Dort hätten sich einige Vermieter oder Hausbesitzer gemeldet, die noch freie Wohnungen haben. Manche hätten aber schlechte Erfahrungen mit ihren Mietern gemacht und deshalb Bedenken, ihre Wohnungen an bedürftige Familien und Sozialhilfe-Empfänger zu vermieten. Hier gelte es, Überzeugungsarbeit zu leisten.

Energiekrise: Hunderten von Mietern drohen Stromsperren

Viele Mieter haben auch Angst, dass ihnen der Strom abgeschaltet wird, weil sie die hohen Rechnungen nicht mehr bezahlen können, sagt Mather. Die Caritas-Fachberater seien deshalb im Gespräch mit regionalen Energieversorgern, wie der Energie Südwest. Ziel sei, zu verhindern, dass die Mieter wegen ausstehender Stromrechnungen aus der Wohnung fliegen.

Der Fachberater für Wohnraumsicherung schätzt, dass in Landau Hunderte von Mietern von drohenden Stromsperren betroffen sind. Und die Zahl werde steigen, spätenstens wenn im kommenden Jahr die Jahresabrechnungen für Heizung und Strom ins Haus flattern.

Möllers große Hoffnung: eine eigene kleine Wohnung in Landau

Gunter Möller hofft unterdessen, dass die Sozialbehörde seine kärgliche Rente bald aufstocken wird und er auch Wohngeld bekommen wird. Sein Traum: Eine eigene kleine Wohnung, in der er zwar bescheiden, aber wieder selbstbestimmt seinen Lebensabend verbringen kann.

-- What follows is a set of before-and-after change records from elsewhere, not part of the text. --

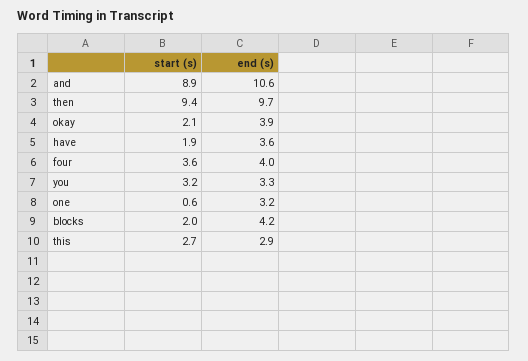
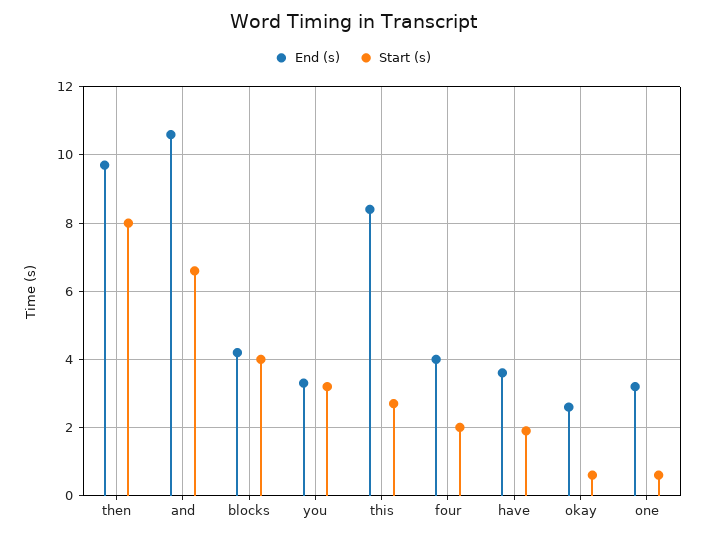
start (s), and: 8.9 -> 6.5
start (s), then: 9.4 -> 8
start (s), okay: 2.1 -> 0.5
end (s), okay: 3.9 -> 2.5
start (s), four: 3.6 -> 2
start (s), blocks: 2 -> 4
end (s), this: 2.9 -> 8.5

Und noch eines wünscht sich Möller: Dass die Arbeit der drei Cariats-Fachberater der Obdachlosenhilfe und Wohnraumsicherung in Landau weitergehen kann - zumal hier die Konkurrenz um Wohnraum auch wegen der vielen Studierenden groß sei. Denn die Drei würden vielen von Obdachlosigkeit bedrohten Menschen helfen. Und sie würden alle Betroffenen mit viel Wertschätzung und Respekt behandeln. "Die haben ein echtes Herz für die Menschen," so Möller.